Under Indiana law, Hartman said, patients using chronic prescription medications are required to see their doctors every four months. Doctors have the option to give patients the first prescription with a month's worth of pills and print three more prescriptions until the next visit. But once patients leave the office with four prescriptions, doctors have no control. This is when illegal duplication of prescriptions or alterations can take place.

Working with Cordant avoids that potential for trouble.

"Because Cordant gives the prescription filled directly to the patient, we assure that the patient is receiving the medication on time and that there are no lost prescriptions, no calling to the office for early refills," Hartman said. "That’s the best we can do to keep someone compliant."

Hartman said that under Franciscan Physician Network's policy, patients using chronic pain substances are tested for drugs annually or more frequently at the discretion of the physician. If within those months of treatment a urine drug screen is ordered and shows something illicit, it can be difficult to recapture and control the prescriptions not yet filled, she said.

Patients also can test negative for the prescribed medications, meaning the drugs are being used by somebody else. In these cases, physicians can call Cordant and cancel the next refills.

Cordant has prevented at least 300 prescriptions so far this year from being dispensed, either after the provider changed the treatment or when the patient was suspected of abuse.

Rigo Garcia, CEO of addiction treatment facility Parkdale Center for Professionals, said controlled substance pharmacies are helpful and well-intentioned, but addicts may figure out which doctors contract with Cordant.

"The resourceful, desperate addict is a formidable force," Garcia said. "If it is not universal, and everybody doesn't get on the same page, that's a way for different loopholes to pop up, and we'll be chasing those loopholes as well."

Support is building for wider use of electronic prescriptions.

Steven C. Anderson, president and CEO of the National Association of Chain Drug Stores, sent a letter July 6 to New Jersey Gov. Chris Christie, who is chairman of the President's Commission on Combating Drug Addiction and the Opioid Crisis.

Anderson said the association backs draft federal legislation that would require electronic prescriptions for all controlled substances in the Medicare Part D Prescription Drug Program and urged the commission to address current limitations to widespread adoption of e-prescribing technologies.
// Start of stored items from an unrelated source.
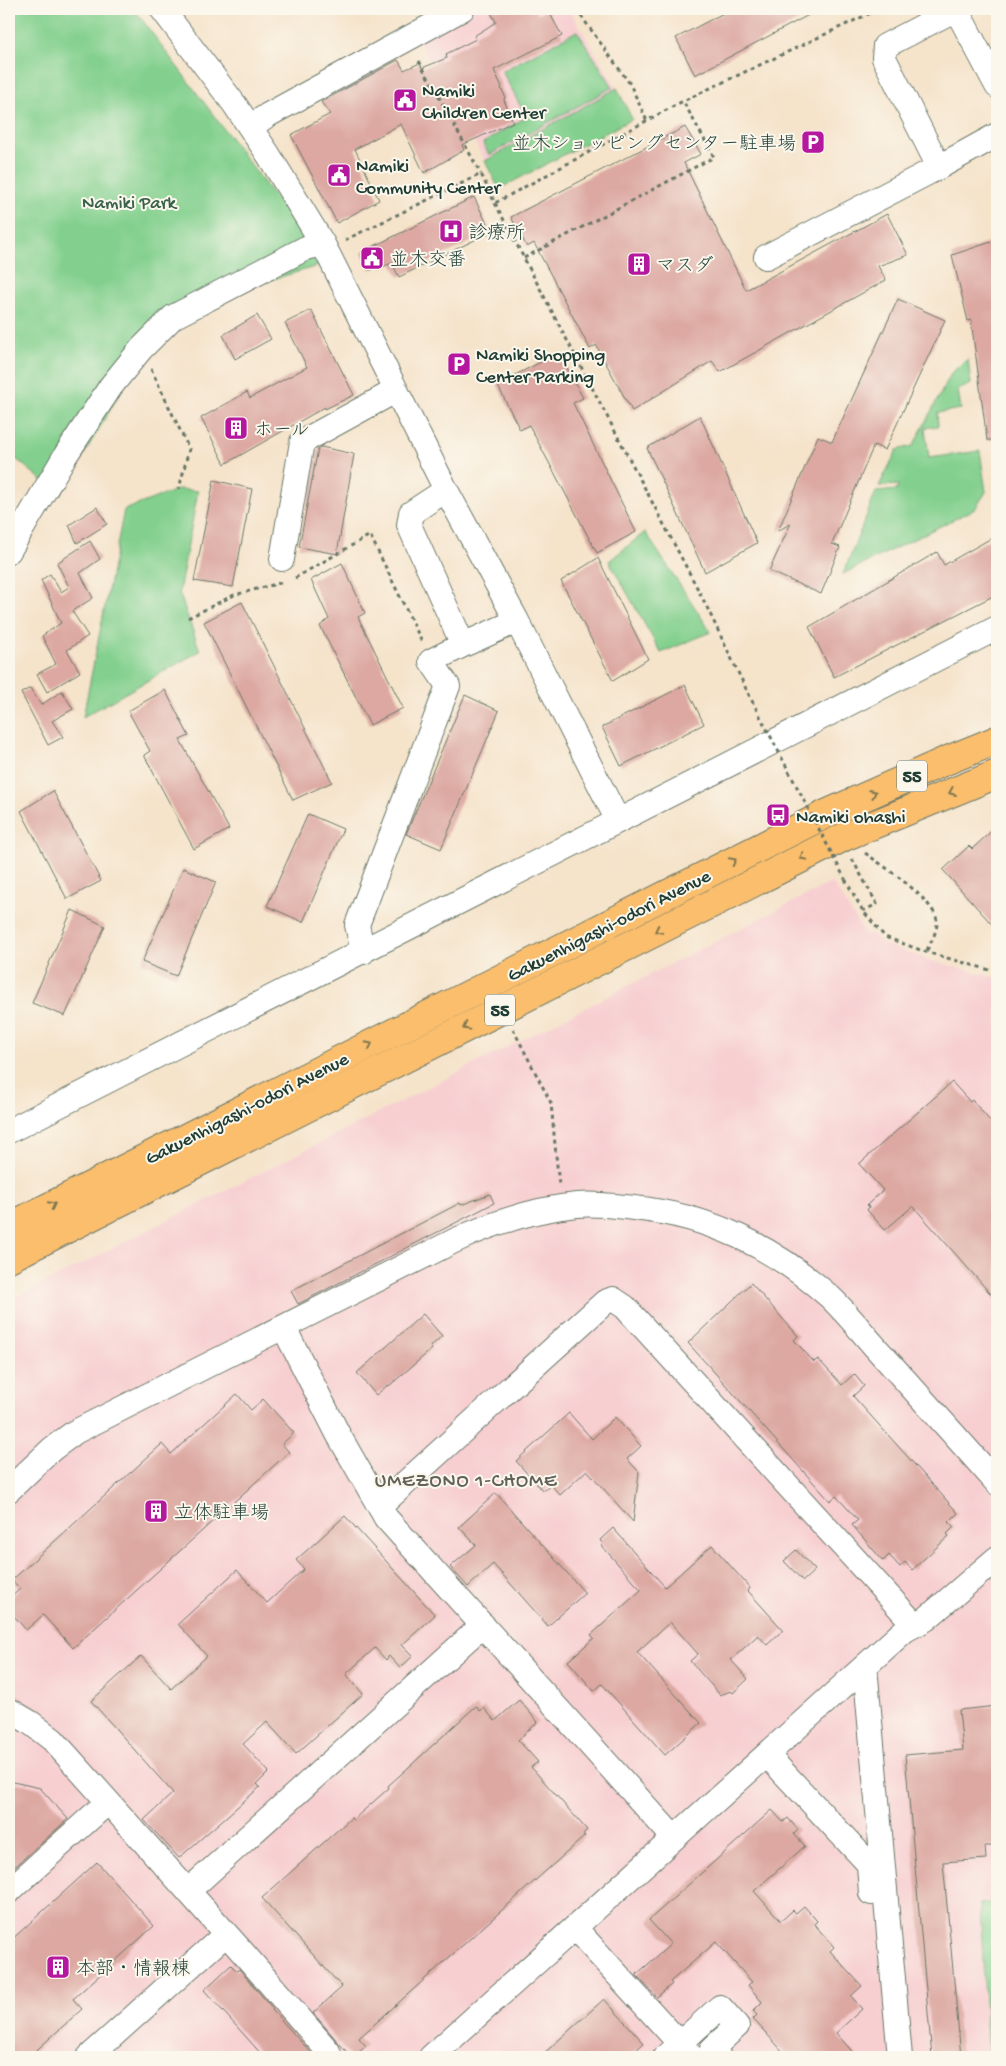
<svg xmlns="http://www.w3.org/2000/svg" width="1006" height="2066" font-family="'Gochi Hand','Klee One',sans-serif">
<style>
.built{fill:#f7cfd1}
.green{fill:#83d08e;stroke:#518661}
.building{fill:#dca8a1}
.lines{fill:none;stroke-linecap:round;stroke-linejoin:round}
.minor-casing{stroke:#6a7768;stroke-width:26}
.major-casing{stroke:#6a7768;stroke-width:30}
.path{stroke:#6a7768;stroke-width:3;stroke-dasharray:4 4;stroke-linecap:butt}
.minor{stroke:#fff;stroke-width:24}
.major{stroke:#fabe6d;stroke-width:28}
.path-bridge{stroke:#6a7768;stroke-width:3;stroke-dasharray:4 4;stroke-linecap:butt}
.oneway{stroke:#82774e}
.labels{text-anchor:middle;stroke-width:4;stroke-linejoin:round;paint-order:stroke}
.shield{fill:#fbf7ec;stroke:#61756b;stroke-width:1}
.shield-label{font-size:18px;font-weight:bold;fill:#1f3d34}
.poi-label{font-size:19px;fill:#1f3d34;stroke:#fbf7ec;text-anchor:start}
.park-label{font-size:19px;fill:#38624a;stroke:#fbf7ec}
.street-label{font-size:19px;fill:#1f3d34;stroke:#fbf7ec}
.neighbourhood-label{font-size:20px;letter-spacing:1px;fill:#61625a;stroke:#fbf7ec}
</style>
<rect width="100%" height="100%" fill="#fbf7ec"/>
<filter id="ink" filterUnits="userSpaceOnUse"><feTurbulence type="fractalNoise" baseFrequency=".02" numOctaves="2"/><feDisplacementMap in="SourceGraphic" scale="10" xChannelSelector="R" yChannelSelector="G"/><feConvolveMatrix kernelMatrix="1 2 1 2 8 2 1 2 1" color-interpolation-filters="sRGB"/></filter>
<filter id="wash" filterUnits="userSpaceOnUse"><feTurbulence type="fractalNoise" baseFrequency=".0096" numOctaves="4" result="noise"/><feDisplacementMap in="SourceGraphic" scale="20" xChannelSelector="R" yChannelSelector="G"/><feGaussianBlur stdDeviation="1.12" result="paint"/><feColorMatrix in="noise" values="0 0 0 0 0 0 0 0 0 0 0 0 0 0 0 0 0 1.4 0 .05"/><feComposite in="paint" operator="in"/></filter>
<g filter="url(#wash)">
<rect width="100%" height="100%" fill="#f5e3ca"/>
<path class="built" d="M451 9H569L617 88 485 161 413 31Z
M832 882 866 936 871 933 881 943 926 959 997 978V2057H9V1301Z"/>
<path class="green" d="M9 9H134L325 264 194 302 147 347 60 495 9 453Z
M577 31 613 87 489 155 483 143 526 117 502 71Z
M617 88 632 119 499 189 485 161Z
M968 359 971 384 958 390 961 409 937 413 938 426 925 428 929 458 980 451 986 492 975 509 843 574 876 492 897 490 899 485 879 486 897 450 913 446 952 372Z
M179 489 198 491 179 592 200 651 83 717 124 510Z
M645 532 711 632 661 653 609 561Z
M997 1902V2057H988L980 1904Z"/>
<g id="blocks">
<path class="building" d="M489 9H534L537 14 548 10 562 36 494 70 502 87 501 88 505 96 504 100 513 122 462 145 464 150 424 173 401 124 355 149 379 200 337 223 291 135 330 114 321 102 398 60 404 70 420 63 422 68 447 58 446 54 476 39 474 36 496 22Z
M731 9H820L695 75 676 38Z
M685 127 701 154 684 163 746 290 887 214 908 255 878 266 886 280 720 372 712 361 632 411 596 345 590 349 534 243 527 247 511 217Z
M474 197 491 232 399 277 392 263 382 267 381 265 370 270 362 252Z
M997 240V440H987L971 320 968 321 952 255Z
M898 299 945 320 885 450 874 445 832 544 840 547 821 594 769 571 791 523 778 531 818 436 832 442Z
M311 310 354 395 325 409V407L225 464 201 418 247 392 250 398 307 367 285 323Z
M257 315 271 339 235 359 223 335Z
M559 353 583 398 573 403 636 532 597 553 529 425 520 430 497 384Z
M700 416 757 543 705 572 647 448Z
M321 447 354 454 337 554 299 547 318 449Z
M214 480 252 489 233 587 194 581Z
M97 507 107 524 77 543 69 525Z
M997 535V594L834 677 809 627 937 552 944 565Z
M90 541 100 559 80 573 93 598 72 611 88 636 67 650 80 672 47 692 37 674 56 664 42 636 61 623 41 580 50 574 61 592 69 587 57 563Z
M598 558 648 659 613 681 561 581Z
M342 563 365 613 358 617 403 708 370 725 320 626 329 619 311 580Z
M242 602 332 782 293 800 204 622Z
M685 685 704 724 621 766 602 727Z
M30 688 41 705 62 691 73 709 52 721 63 737 48 745 21 693Z
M165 690 189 736 180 740 229 829 194 849 144 755 150 751 128 711Z
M465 695 499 711 441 849 406 834Z
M53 791 101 881 67 899 21 811Z
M308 814 343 829 303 922 267 906Z
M997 826V930L943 870 969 846 972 849Z
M183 868 216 882 176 976 142 962Z
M72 910 105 926 65 1016 32 1003Z
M952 1082 970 1102 972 1100 997 1129V1301L913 1206 885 1230 867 1210 869 1207 867 1205 883 1190 859 1164Z
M490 1194 494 1203 298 1304 291 1291 460 1203 461 1205Z
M751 1283 798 1336 794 1340 814 1362 818 1359 842 1385 854 1374 864 1386 853 1396 958 1513 949 1522 954 1527 947 1534 949 1536 912 1570 905 1562 900 1567 889 1555 883 1561 852 1525 858 1520 836 1496 830 1501 688 1343Z
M423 1314 442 1336 430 1347 432 1349 389 1386 388 1385 376 1395 357 1373Z
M237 1394 251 1410 263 1399 294 1433 282 1444 289 1452 73 1648 43 1615 26 1630 9 1610V1599L20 1589 12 1580 162 1444 171 1454Z
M569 1413 592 1439 615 1417 641 1446 627 1459 639 1472 633 1522 587 1470 560 1495 551 1485 543 1491 516 1461Z
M496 1493 585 1593 548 1626 493 1564 468 1587 450 1567 476 1545 459 1527Z
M345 1516 435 1615 402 1645 413 1656 400 1668 389 1656 386 1660 375 1648 346 1674 363 1694 296 1754 267 1722 243 1744 269 1772 257 1784 260 1787 179 1858 144 1820 173 1793 91 1701 141 1656 171 1689 207 1656 178 1624 237 1570 267 1603 304 1569 296 1560Z
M613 1528 665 1587 712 1545 750 1588 748 1591 783 1630 767 1645 758 1635 731 1660 748 1679 733 1693 731 1691 720 1695 690 1661 698 1654 670 1622 637 1652 701 1723 665 1755 602 1684 594 1691 568 1661 594 1638 591 1635 641 1590 602 1546 603 1544 600 1540Z
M796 1550 815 1570 803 1581 784 1561Z
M519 1700 538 1722 518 1740 538 1762 531 1767 587 1830 583 1834 585 1836 359 2038 366 2046 353 2057H351L313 2013 342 1987 262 1898 351 1818 353 1820 389 1788 388 1786 476 1706 480 1711 484 1708 495 1721Z
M997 1706V1846H985L986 1859 943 1862 961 2057H932L905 1755 963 1750 959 1710Z
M9 1781 40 1788 68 1819 9 1872Z
M772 1810 783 1822 788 1818 798 1830 794 1834 805 1846 754 1891 781 1921 793 1910 796 1913 804 1906 817 1921 814 1924 834 1947 830 1951 862 1986 851 1996 862 2009 836 2033 857 2057H788L753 2019 757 2015 753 2011 762 2002 748 1985 752 1982 716 1942 670 1982 672 1984 657 1997 637 1976V1974L671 1944 649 1920Z
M97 1862 154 1926 73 1999 82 2009 29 2057H9V1942Z
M231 1965 237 1971 239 1969 273 2009 272 2010 313 2055 310 2057H264L204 1990Z
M604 1999 644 2043 628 2057H540Z"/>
</g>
</g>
<g filter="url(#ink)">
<use href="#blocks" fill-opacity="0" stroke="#6a7768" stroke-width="1"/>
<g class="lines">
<g class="minor-casing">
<path id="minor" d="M162 9 235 105 268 154 323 244 446 490 517 621 618 821
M956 9 885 46 884 58 939 167 997 135
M956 9 997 86
M250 127 268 115 462 9
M766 257 939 167
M446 490 411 513 409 525 463 645 517 621
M9 551 65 456 111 386 141 349 173 317 306 248 323 244
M282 559 302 442 395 391
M363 952 357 925 448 686 431 661 463 645
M9 1131 997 628
M284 1328 338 1434 386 1518 674 1838
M9 1490 52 1449 75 1432 454 1241C493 1223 534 1209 577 1205 596 1203 615 1206 634 1208 710 1216 772 1246 830 1297 850 1316 867 1339 886 1359 923 1400 960 1441 997 1483
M380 1506 605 1302 613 1299 625 1307 915 1625
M865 1666 900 2057
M9 1710 31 1723 53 1740 245 1955 328 2051 330 2057
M767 1755 869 1864 871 1893
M9 1891 108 1802
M188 1891 483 1625
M575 1928 692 2057
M89 2057 226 1934
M431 2057 905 1630 926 1619 997 1558
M665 2057 720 2007 737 2026 712 2049 719 2057"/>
</g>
<g class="major-casing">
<path id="major" d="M9 1227 828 813 943 762 997 740
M9 1258 846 836 997 774"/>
</g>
<path class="path" d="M576 9 630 84 647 121
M419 61 481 174
M495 203 702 597 748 693
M345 240 481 174 495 203 683 101 879 9
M524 258 714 157 683 101
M151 369 189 449 179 489
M295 578 370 535 422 642
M188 618 234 595 284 582
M865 853C881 864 939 903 937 923 937 932 930 944 926 952
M852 859 877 904 863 911
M845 879 863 911 885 937 926 952 997 972
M513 1029 551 1103 559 1186"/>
<use href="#minor" class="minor"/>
<use href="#major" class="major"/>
<path class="path-bridge" d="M748 693 845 879"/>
</g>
<defs><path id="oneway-chevron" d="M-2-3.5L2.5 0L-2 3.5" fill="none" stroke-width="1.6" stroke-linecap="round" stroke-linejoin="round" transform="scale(1.25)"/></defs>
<g class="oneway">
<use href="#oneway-chevron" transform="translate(952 792) rotate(157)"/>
<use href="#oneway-chevron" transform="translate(873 793) rotate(-24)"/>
<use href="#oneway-chevron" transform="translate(803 857) rotate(153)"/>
<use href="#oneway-chevron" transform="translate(733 861) rotate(-27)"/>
<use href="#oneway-chevron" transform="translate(658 930) rotate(153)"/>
<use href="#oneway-chevron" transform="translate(466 1027) rotate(153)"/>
<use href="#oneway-chevron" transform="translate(369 1045) rotate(-27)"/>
<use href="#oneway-chevron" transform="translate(52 1205) rotate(-27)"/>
</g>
</g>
<defs>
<g id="civic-square" transform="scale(1.25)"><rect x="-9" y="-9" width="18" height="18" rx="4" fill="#b5179e" stroke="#fbf7ec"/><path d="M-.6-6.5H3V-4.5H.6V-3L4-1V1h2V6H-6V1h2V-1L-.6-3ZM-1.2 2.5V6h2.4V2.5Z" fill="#fff"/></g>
<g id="parking-square" transform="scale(1.25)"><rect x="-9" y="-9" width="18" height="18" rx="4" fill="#b5179e" stroke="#fbf7ec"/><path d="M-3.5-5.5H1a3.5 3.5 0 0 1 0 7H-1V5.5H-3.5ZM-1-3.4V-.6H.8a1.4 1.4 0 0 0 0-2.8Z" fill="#fff"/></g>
<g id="hospital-square" transform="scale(1.25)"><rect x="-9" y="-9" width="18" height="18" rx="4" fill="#b5179e" stroke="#fbf7ec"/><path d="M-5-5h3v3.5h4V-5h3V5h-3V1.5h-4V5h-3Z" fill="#fff"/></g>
<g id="building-square" transform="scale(1.25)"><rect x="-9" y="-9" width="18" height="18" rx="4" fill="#b5179e" stroke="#fbf7ec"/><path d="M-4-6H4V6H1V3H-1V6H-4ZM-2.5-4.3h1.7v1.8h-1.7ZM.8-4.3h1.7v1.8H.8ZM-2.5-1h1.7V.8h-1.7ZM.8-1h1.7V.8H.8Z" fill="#fff"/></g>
<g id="bus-square" transform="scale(1.25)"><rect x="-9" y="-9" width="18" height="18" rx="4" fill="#b5179e" stroke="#fbf7ec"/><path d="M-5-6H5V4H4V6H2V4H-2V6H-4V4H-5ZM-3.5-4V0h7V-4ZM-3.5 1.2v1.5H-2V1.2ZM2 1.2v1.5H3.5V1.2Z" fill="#fff"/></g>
</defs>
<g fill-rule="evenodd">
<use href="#civic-square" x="405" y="100"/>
<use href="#parking-square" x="813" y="142"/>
<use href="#civic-square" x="339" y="175"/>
<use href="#hospital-square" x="451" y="231"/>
<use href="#civic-square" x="372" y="258"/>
<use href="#building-square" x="639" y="264"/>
<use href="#parking-square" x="459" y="364"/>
<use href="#building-square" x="236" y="428"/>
<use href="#bus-square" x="778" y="815"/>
<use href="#building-square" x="156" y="1511"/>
<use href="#building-square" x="58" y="1967"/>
</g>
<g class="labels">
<g class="shield">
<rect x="897" y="760.5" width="30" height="31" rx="4"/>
<rect x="485" y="994.5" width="30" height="31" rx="4"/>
</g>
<g class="shield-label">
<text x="912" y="782">55</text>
<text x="500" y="1016">55</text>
</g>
<g class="poi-label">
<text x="422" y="96">Namiki<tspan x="422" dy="22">Children Center</tspan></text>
<text x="796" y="149" text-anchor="end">並木ショッピングセンター駐車場</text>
<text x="356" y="171">Namiki<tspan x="356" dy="22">Community Center</tspan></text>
<text x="468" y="238">診療所</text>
<text x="390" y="265">並木交番</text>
<text x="656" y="271">マスダ</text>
<text x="476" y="360">Namiki Shopping<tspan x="476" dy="22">Center Parking</tspan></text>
<text x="254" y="435">ホール</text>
<text x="796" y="822">Namiki ohashi</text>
<text x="174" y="1518">立体駐車場</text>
<text x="76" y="1974">本部・情報棟</text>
</g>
<g class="park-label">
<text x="129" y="208">Namiki Park</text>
</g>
<g class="street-label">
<text transform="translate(608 924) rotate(-27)" y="7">Gakuenhigashi-odori Avenue</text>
<text transform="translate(246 1107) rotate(-27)" y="7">Gakuenhigashi-odori Avenue</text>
</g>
<g class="neighbourhood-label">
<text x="466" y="1486">UMEZONO 1-CHOME</text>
</g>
</g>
<rect width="1006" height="2066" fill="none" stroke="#fbf7ec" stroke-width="30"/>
</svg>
E-prescriptions are just one part of Cordant's approach to deter illegal behavior. For example, state law requires physicians to check the state's drug monitoring database before prescribing chronic pain medication, but all physicians don't always do so. This gives opioid addicts a chance to shop for physicians who are known for not checking the database.

Contracting with Cordant transfers that administrative task from physicians to the pharmacist, Cordant's Mann said.

"We hope we're making a difference, and we feel that we are," Mann said.

"If the doctor is doing a drug test, we also check the drug test to see that if what they’ve been prescribed is in their system and that there’s nothing else there," Mann said. "If everything looks good, we call the patient, and we schedule delivery."

Hartman said she has had elderly patients ask her not to prescribe medication for chronic conditions because they are afraid of getting assaulted at drugstores.

"We're looking for patients' safety and compliance while not shutting out people who definitely need the pain medication," Hartman said. "We want to provide an avenue to get them the medication they need while keeping them safe."

Cordant plans to expand to New York, Massachusetts and Kentucky in the next 12 to 18 months.